Manjeri Venkatachalam, MDCell Injury and Cell Death in Acute Renal Failure.  Dr. Venkatachalam’s research career has spanned the gamut of the structural, physiological and biochemical basis for normal kidney function and its breakdown in disease, including in response to high blood pressure and diabetes. This has included a good deal of emphasis on the renal microvasculature: glomerular arterioles, peritubular capillary network and glomeruli. Current work in his laboratory is devoted to understanding how acute kidney injury (AKI) contributes to the progression of chronic kidney disease (CKD), eventuating in end stage renal disease. In his working hypothesis, AKI plays a role either as single incidents (or a limited number of episodes) of acute injury in the setting of CKD, or as multiple, serially occurring microscopically focal acute injury consequent to occlusive arteriolosclerosis and/or arteriolar spasm. Dr.
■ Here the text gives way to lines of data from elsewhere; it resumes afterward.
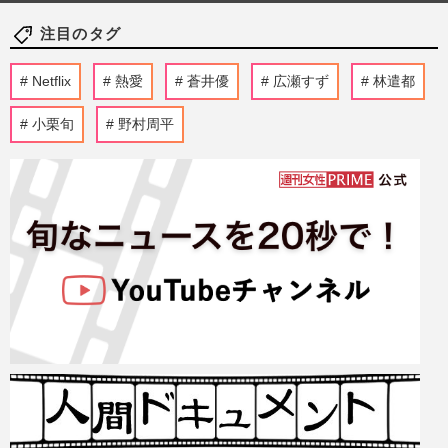
注目のタグ
Netflix
熱愛
蒼井優
広瀬すず
林遣都
小栗旬
野村周平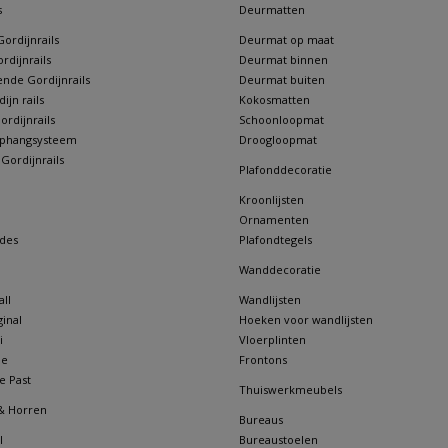
s
Deurmatten
ordijnrails
Deurmat op maat
rdijnrails
Deurmat binnen
nde Gordijnrails
Deurmat buiten
jn rails
Kokosmatten
rdijnrails
Schoonloopmat
 ophangsysteem
Droogloopmat
 Gordijnrails
Plafonddecoratie
Kroonlijsten
Ornamenten
des
Plafondtegels
Wanddecoratie
ll
Wandlijsten
inal
Hoeken voor wandlijsten
i
Vloerplinten
ne
Frontons
e Past
Thuiswerkmeubels
& Horren
Bureaus
l
Bureaustoelen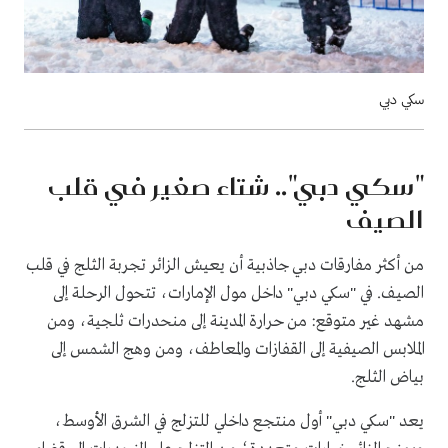
سكي دبي
"سكي دبي".. شتاء صغير في قلب
الصيف
من أكثر مفارقات دبي جاذبية أن يعيش الزائر تجربة الثلج في قلب
الصيف. في "سكي دبي" داخل مول الإمارات، تتحول الرحلة إلى
مشهد غير متوقع: من حرارة المدينة إلى منحدرات ثلجية، ومن
الملابس الصيفية إلى القفازات والمعاطف، ومن وهج الشمس إلى
بياض الثلج.
يعد "سكي دبي" أول منتجع داخلي للتزلج في الشرق الأوسط،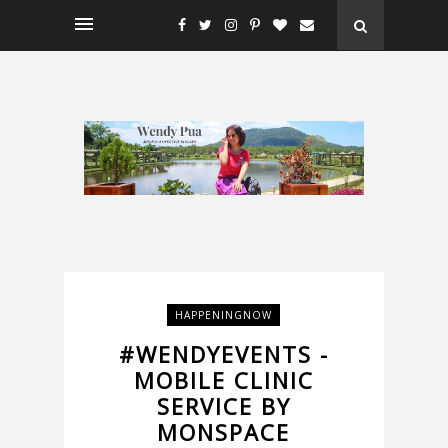
HAPPENINGNOW
#WENDYEVENTS -
MOBILE CLINIC
SERVICE BY
MONSPACE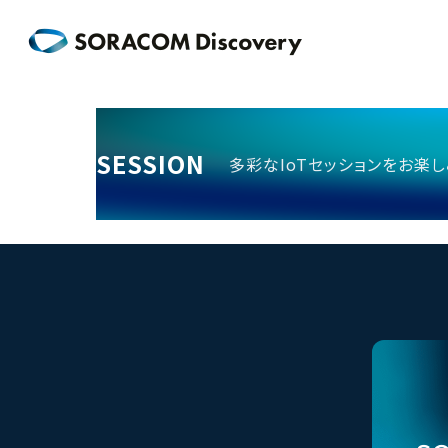
SESSION
多彩なIoTセッションをお楽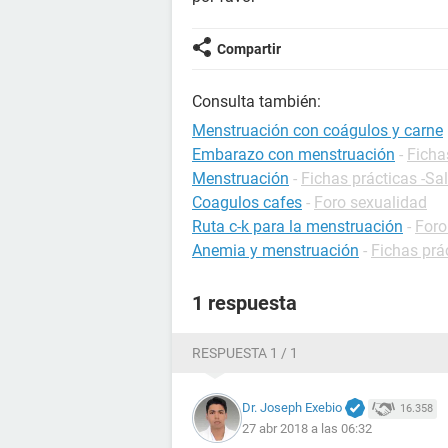
Compartir
Consulta también:
Menstruación con coágulos y carne
Embarazo con menstruación
-
Ficha
Menstruación
-
Fichas prácticas -Sa
Coagulos cafes
-
Foro sexualidad
Ruta c-k para la menstruación
-
Foro
Anemia y menstruación
-
Fichas prác
1 respuesta
RESPUESTA 1 / 1
Dr. Joseph Exebio
16.358
27 abr 2018 a las 06:32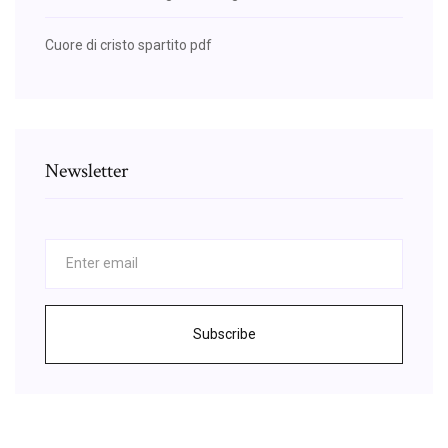
Cuore di cristo spartito pdf
Newsletter
Subscribe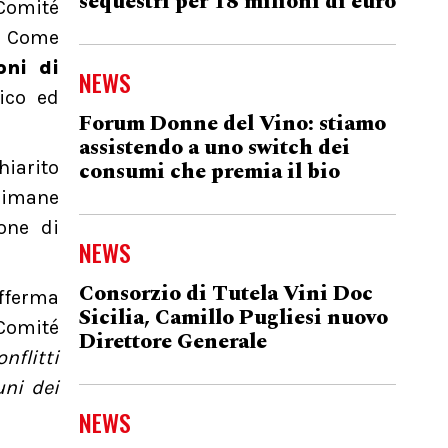
sequestri per 18 milioni di euro
Comité
. Come
oni di
NEWS
ico ed
Forum Donne del Vino: stiamo
assistendo a uno switch dei
consumi che premia il bio
hiarito
rimane
one di
NEWS
Consorzio di Tutela Vini Doc
fferma
Sicilia, Camillo Pugliesi nuovo
 Comité
Direttore Generale
onflitti
uni dei
NEWS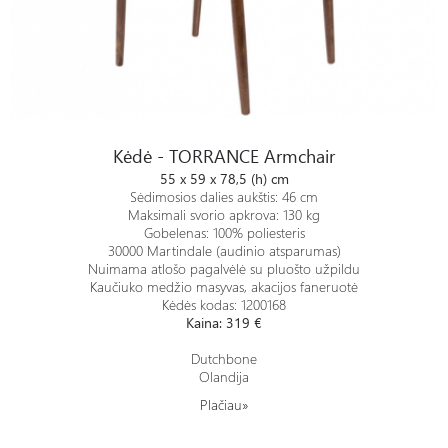
Kėdė - TORRANCE Armchair
Kėdė - TORRANCE Armchair
55 x 59 x 78,5 (h) cm
Sėdimosios dalies aukštis: 46 cm
Maksimali svorio apkrova: 130 kg
Gobelenas: 100% poliesteris
30000 Martindale (audinio atsparumas)
Nuimama atlošo pagalvėlė su pluošto užpildu
Kaučiuko medžio masyvas, akacijos faneruotė
Kėdės kodas: 1200168
Kaina: 319 €
Dutchbone
Olandija
Plačiau»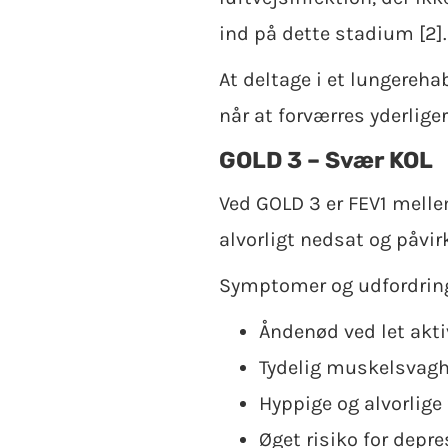
ind på dette stadium [2].
At deltage i et lungereh
når at forværres yderliger
GOLD 3 – Svær KOL
Ved GOLD 3 er FEV1 melle
alvorligt nedsat og påvir
Symptomer og udfordring
Åndenød ved let aktiv
Tydelig muskelsvagh
Hyppige og alvorlige
Øget risiko for dep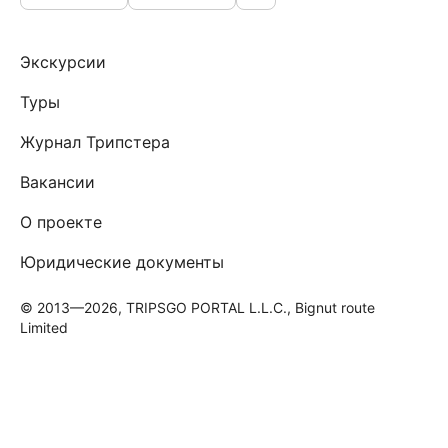
Экскурсии
Туры
Журнал Трипстера
Вакансии
О проекте
Юридические документы
© 2013—2026, TRIPSGO PORTAL L.L.C., Bignut route
Limited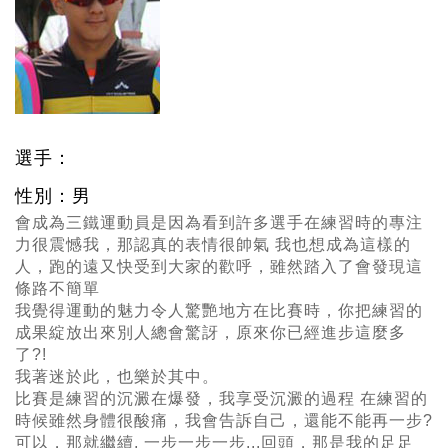
選手：
性別：男
會成為三鐵運動員是因為看到許多選手在練習時的專注
力很震憾我，那認真的表情很帥氣 我也想成為這樣的
人，跑的遠又快受到大家的歡呼，雖然踏入了會發現這
條路不簡單
我覺得運動的魅力令人驚艷地方在比賽時，你把練習的
成果綻放出來別人總會驚訝，原來你已經進步這麼多
了?!
我著迷於此，也樂於其中。
比賽是練習的沉澱在爆發，我享受沉澱的過程 在練習的
時候雖然身體很酸痛，我會告訴自己，還能不能再一步?
可以，那就繼續, 一步一步一步...回頭，那是我的足足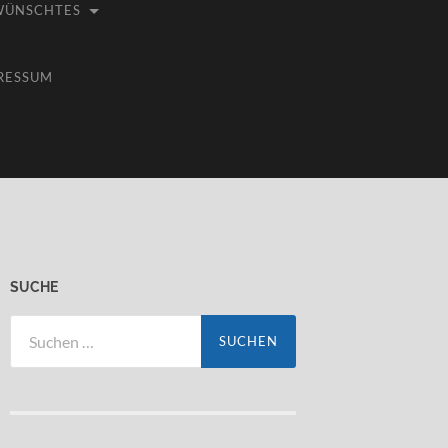
WÜNSCHTES
RESSUM
SUCHE
Suchen
nach: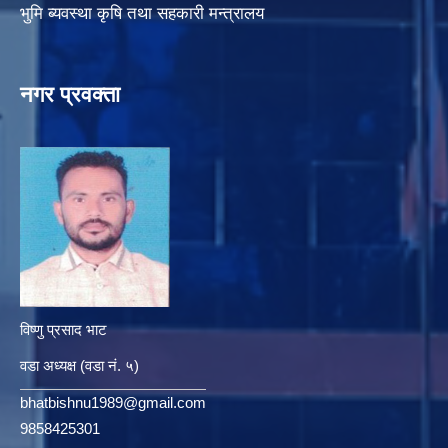
भुमि ब्यवस्था कृषि तथा सहकारी मन्त्रालय
नगर प्रवक्ता
विष्णु प्रसाद भाट
वडा अध्यक्ष (वडा नं. ५)
bhatbishnu1989@gmail.com
9858425301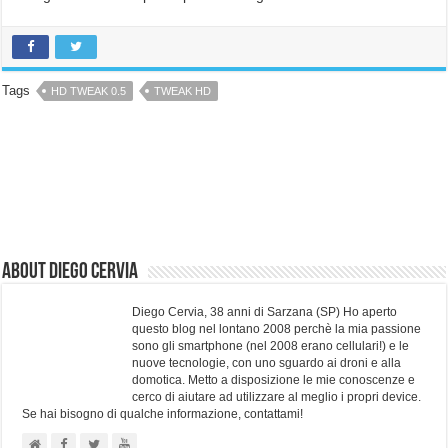
Tags
HD TWEAK 0.5
TWEAK HD
About Diego Cervia
Diego Cervia, 38 anni di Sarzana (SP) Ho aperto
questo blog nel lontano 2008 perchè la mia passione
sono gli smartphone (nel 2008 erano cellulari!) e le
nuove tecnologie, con uno sguardo ai droni e alla
domotica. Metto a disposizione le mie conoscenze e
cerco di aiutare ad utilizzare al meglio i propri device.
Se hai bisogno di qualche informazione, contattami!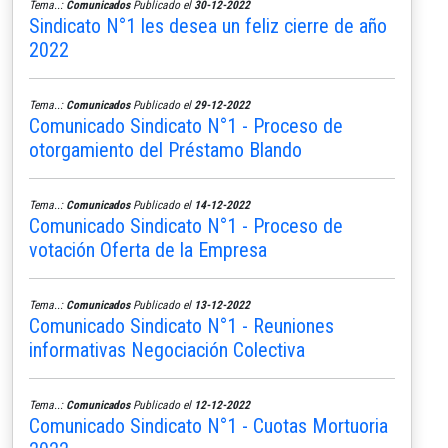
Tema..:
Comunicados
Publicado el
30-12-2022
Sindicato N°1 les desea un feliz cierre de año
2022
Tema..:
Comunicados
Publicado el
29-12-2022
Comunicado Sindicato N°1 - Proceso de
otorgamiento del Préstamo Blando
Tema..:
Comunicados
Publicado el
14-12-2022
Comunicado Sindicato N°1 - Proceso de
votación Oferta de la Empresa
Tema..:
Comunicados
Publicado el
13-12-2022
Comunicado Sindicato N°1 - Reuniones
informativas Negociación Colectiva
Tema..:
Comunicados
Publicado el
12-12-2022
Comunicado Sindicato N°1 - Cuotas Mortuoria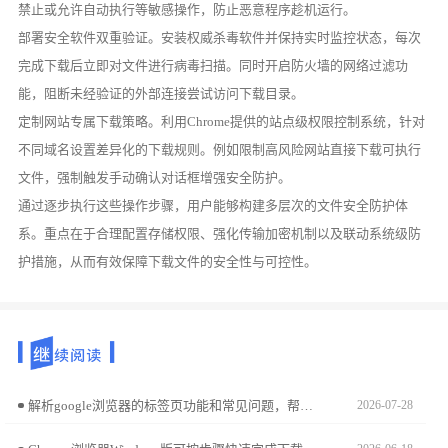
禁止或允许自动执行等敏感操作，防止恶意程序趁机运行。
部署安全软件双重验证。安装权威杀毒软件并保持实时监控状态，每次
完成下载后立即对文件进行病毒扫描。同时开启防火墙的网络过滤功
能，阻断未经验证的外部连接尝试访问下载目录。
定制网站专属下载策略。利用Chrome提供的站点级权限控制系统，针对
不同域名设置差异化的下载规则。例如限制高风险网站直接下载可执行
文件，强制触发手动确认对话框增强安全防护。
通过逐步执行这些操作步骤，用户能够构建多层次的文件安全防护体
系。重点在于合理配置存储权限、强化传输加密机制以及联动系统级防
护措施，从而有效保障下载文件的安全性与可控性。
解析google浏览器的标签页功能和常见问题，帮助用户更好地管理和使用浏览器标签页。
2026-07-28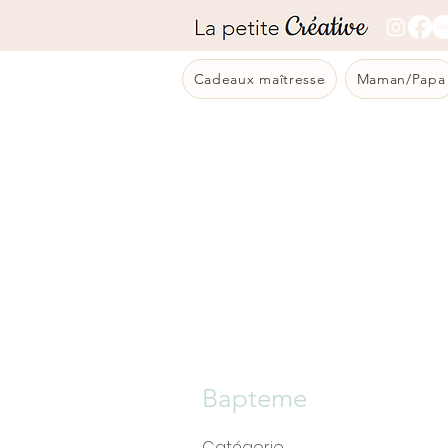
Cadeaux maîtresse
Maman/Papa
Bapteme
Catégorie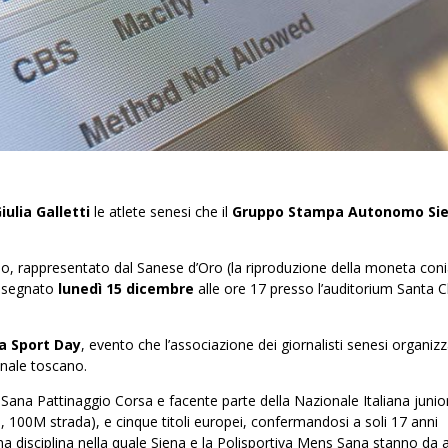
iulia Galletti
le atlete senesi che il
Gruppo Stampa Autonomo Si
ino, rappresentato dal Sanese d’Oro (la riproduzione della moneta con
consegnato
lunedì 15 dicembre
alle ore 17 presso l’auditorium Santa C
.
a Sport Day
, evento che l’associazione dei giornalisti senesi organizz
onale toscano.
 Sana Pattinaggio Corsa e facente parte della Nazionale Italiana junio
, 100M strada), e cinque titoli europei, confermandosi a soli 17 anni
 una disciplina nella quale Siena e la Polisportiva Mens Sana stanno da 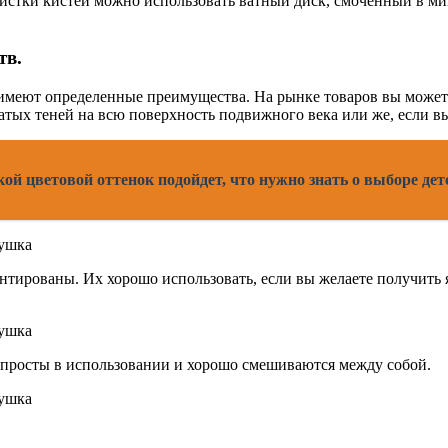
чистки кистей можно использовать ватный диск, смоченный в ми
тв.
е имеют определенные преимущества. На рынке товаров вы может
тых теней на всю поверхность подвижного века или же, если вы 
кой цветовой оттенок подойдет, что нужно знать о выборе де
нтированы. Их хорошо использовать, если вы желаете получить 
просты в использовании и хорошо смешиваются между собой.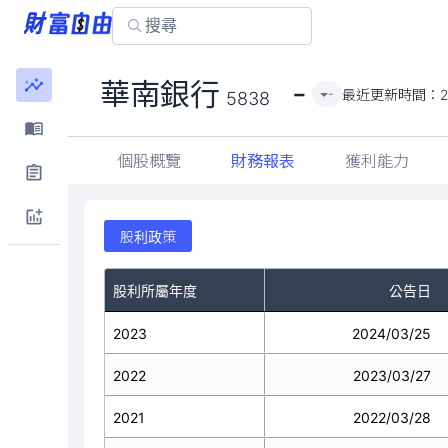
-
華南銀行
最近更新時間：
2
-
5838
個股概覽
財務報表
獲利能力
股利政策
股利所屬年度
公告日
2023
2024/03/25
2022
2023/03/27
2021
2022/03/28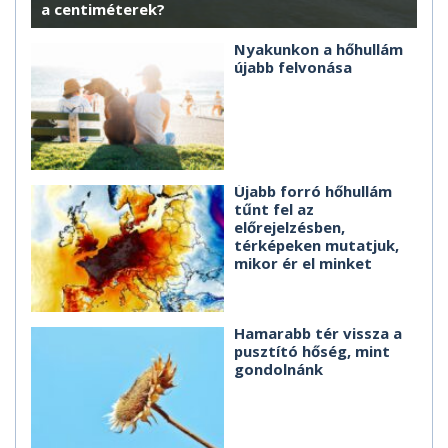
a centiméterek?
Nyakunkon a hőhullám
újabb felvonása
Újabb forró hőhullám
tűnt fel az
előrejelzésben,
térképeken mutatjuk,
mikor ér el minket
Hamarabb tér vissza a
pusztító hőség, mint
gondolnánk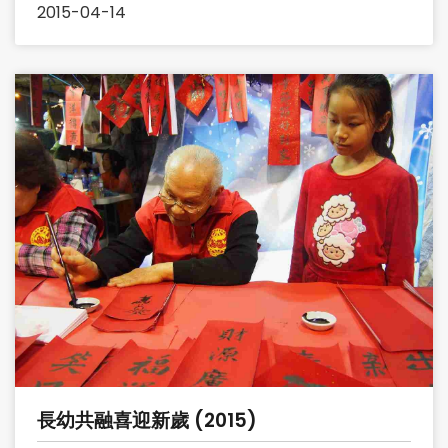
2015-04-14
長幼共融喜迎新歲 (2015)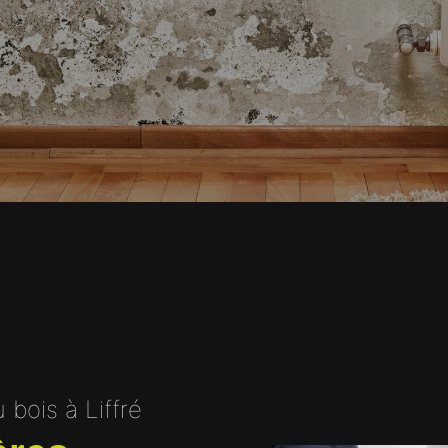
 bois à Liffré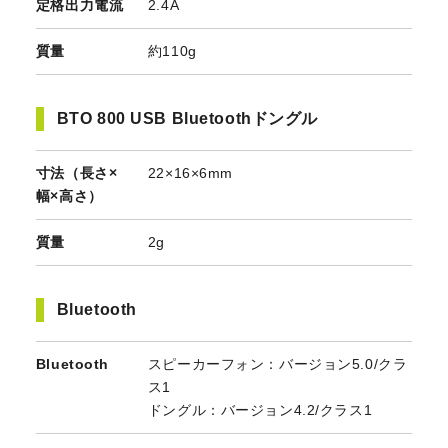
定格出力電流
2.4A
質量
約110g
BTO 800 USB Bluetoothドングル
寸法（長さ×
22×16×6mm
幅×高さ）
質量
2g
Bluetooth
Bluetooth
スピーカーフォン：バージョン5.0/クラ
ス1
ドングル：バージョン4.2/クラス1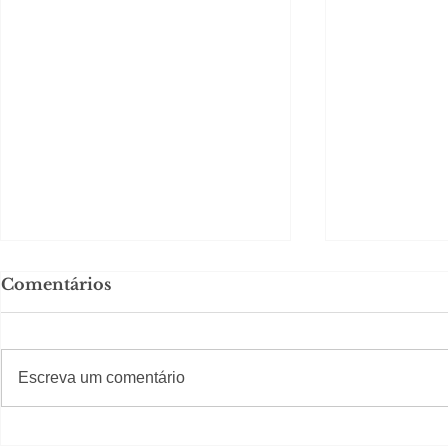
Comentários
#S
#Sugestões
Escreva um comentário
Em Nossa Senhora das
Carolina H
Venkatachalam is testing these possibilities in CKD models with graded reductions of renal mass (mimicking the pathophysiology of CKD) and superimposed AKI, and in hypertensive models of CKD that exhibit occlusive arteriolosclerosis and microscopically focal acute damage. Dr. Venkatachalam believes that incomplete repair of tubule injury and impaired recovery of normal tubule structure results in a pathologically altered persistently undifferentiated tubule phenotype that exhibits phlogistic and profibrotic signaling, causing tubulointerstitial fibrosis. For severe and/or progressive tubulointerstitial fibrosis to occur, kidneys afflicted by CKD must suffer either massive AKI episodes usually caused by ischemia, or serial microscopically focal AKI caused by microvascular pathology. In either case, a hemodynamic/vascular defect is fundamental. He has established reproducible models of hypertensive and non-hypertensive CKD and ischemic AKI, and his studies are ongoing. Thus, kidney research in Dr. Venkatachalam’s laboratory is fundamentally related to vascular pathology and dysfunction, and his research would therefore provide an excellent platform for training in vascular disease.